Currently, several swimming methods are officially allowed, the most famous of which are:
- on the back;
This swimming style is considered basic and the easiest to learn. Nevertheless, every professional swimmer must clearly follow the rules and techniques of breaststroke:
- During the first stroke after the start, the athlete must lie on his chest, while any rotation to the back is strictly prohibited. Throughout the entire distance, the cycle should be carried out in a certain sequence: stroke with hands – push with legs.
- All hand movements are performed simultaneously in one horizontal plane, that is, without alternations.
- When stroking, hands should always be extended forward from the chest at any level relative to the surface of the water. The elbows are under water, except for the last stroke at the finish. Hands should return back either under water or on its surface, but should not go beyond the line of the hips.
- During each complete cycle, part of the swimmer’s head should tear the water surface.
- When performing a full stroke with your hands, one dolphin-like movement with your legs down is allowed while the body is completely in the water. Traditionally, such a movement is allowed at the start.
- At the stage of an active push, the feet should be deployed to the sides. Any dolphin-like, vibrating or scissor-like kicks are prohibited. In this case, the athlete may violate the surface of the water.
- At the finish line, it is necessary to simultaneously touch the board with both hands at any water level.
The list of mandatory requirements and rules for this type of open water swimming includes the following:
- After the starting stroke, the swimmer’s body should be on his chest. Kicks to the sides are permitted, but only under water. Turns on the back are prohibited at any time.
- Hands should be carried forward together above the water, and then returned to them simultaneously under water.
- All leg movements are performed synchronously, while the feet and legs can be at different levels. Dolphin-like movements are strictly prohibited.

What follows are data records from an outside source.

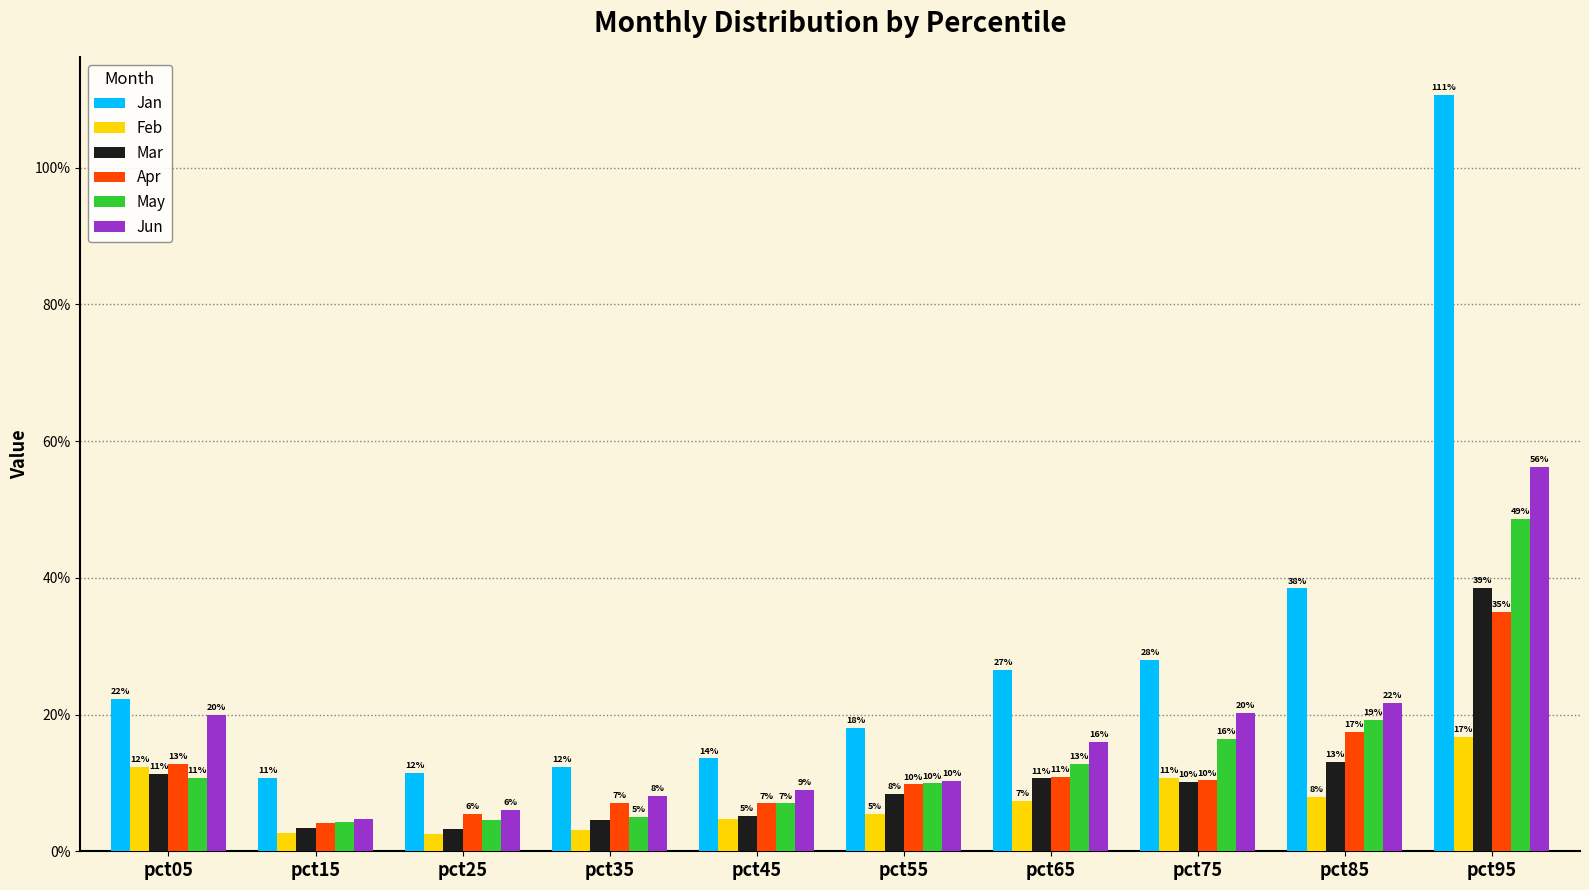

At how many categories does at least one series exceed 0?

10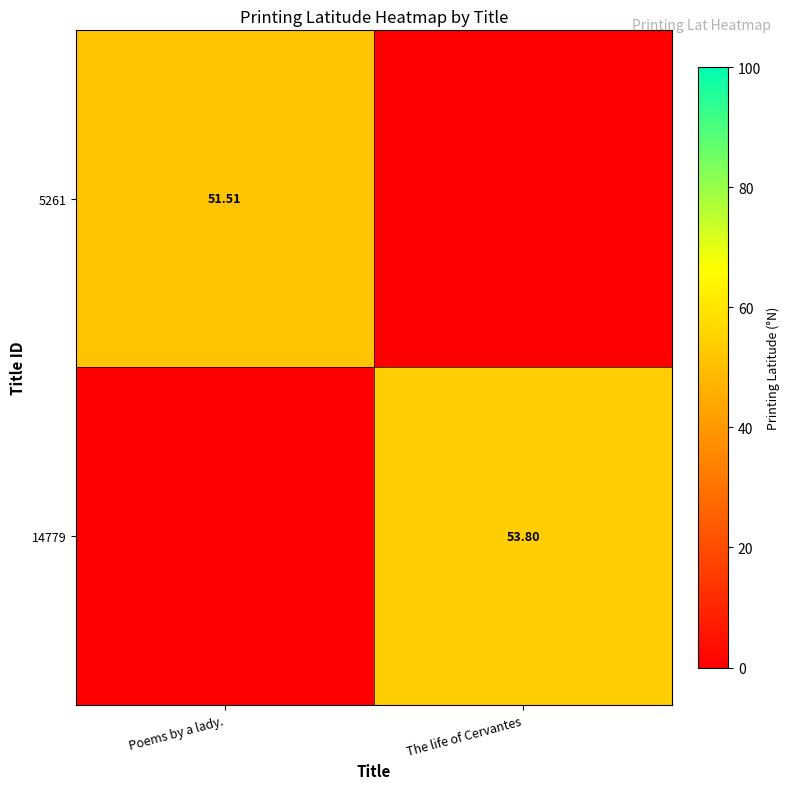

The value of 5261 at The life of Cervantes is 0.0. True or false?

True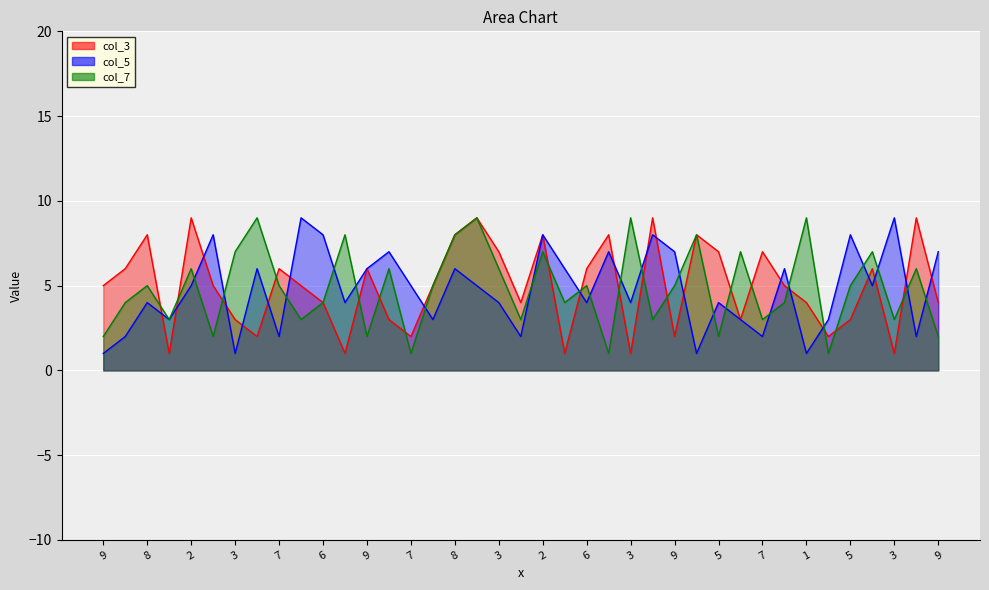

Which has a higher value, 2 or 5?

2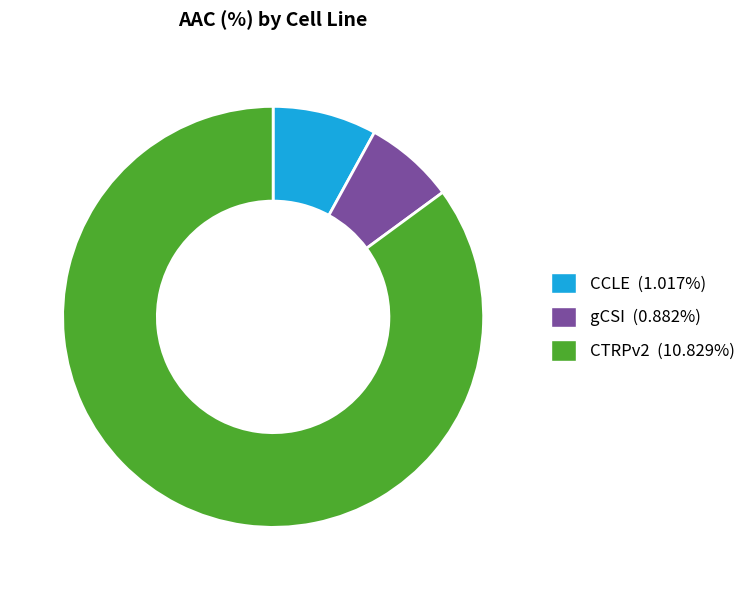

How many slices are in this pie chart?

3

- At the start, it is allowed to make several movements underfoot with the feet and a full stroke of the hands, after which the athlete must bring his head, shoulders and arms to the surface. Full immersion is allowed only on the segment up to 15 m immediately after the start.
- At the finish, you must simultaneously touch the finish board with any two hands at any point.
Crawl is the style of swimming on the stomach, during which the right and left parts of the body perform strokes alternately. Each hand must make one wide stroke along the axis of the body of the athlete. At this point, the legs alternately lower and rise. The swimmer’s face is in the water, turning periodically for a sigh during a hand stroke.
For a free turn of the hand under water, it is enough to lower the face down, leveling it with the axis of the body. This crawl compares favorably with other types of swimming, where it is difficult to get your hands deep in the water. In addition, alternate work with hands leads to uniform acceleration.
At official open water competitions, many athletes resort to this particular style of overcoming the distance. First of all, this applies to freestyle swimming. The fact is that crawl is considered to be a fast way of swimming and does not require serious energy expenditures. It is very effective over long distances.
This style of swimming appeared at the end of the 19th century, when swimmers, while overcoming long distances with a breaststroke, turned on their backs for short-term relaxation. For some time this style was popularly called the “inverted breaststroke”. However, with the advent of the rabbit, the breaststroke on the back was quickly squeezed out of official competitions.
In backstroke start is made from water. The swimmer is facing the launch board and holds his hands on special handrails, resting his legs against the side. Throughout the distance, the athlete must swim on his back.
During swimming on the back, the position of the head is not regulated by the rules. The body can carry out rotational movements in a horizontal plane up to 90 degrees. A swimmer can only be immersed in water at the first 15 meters after the start and at the finish.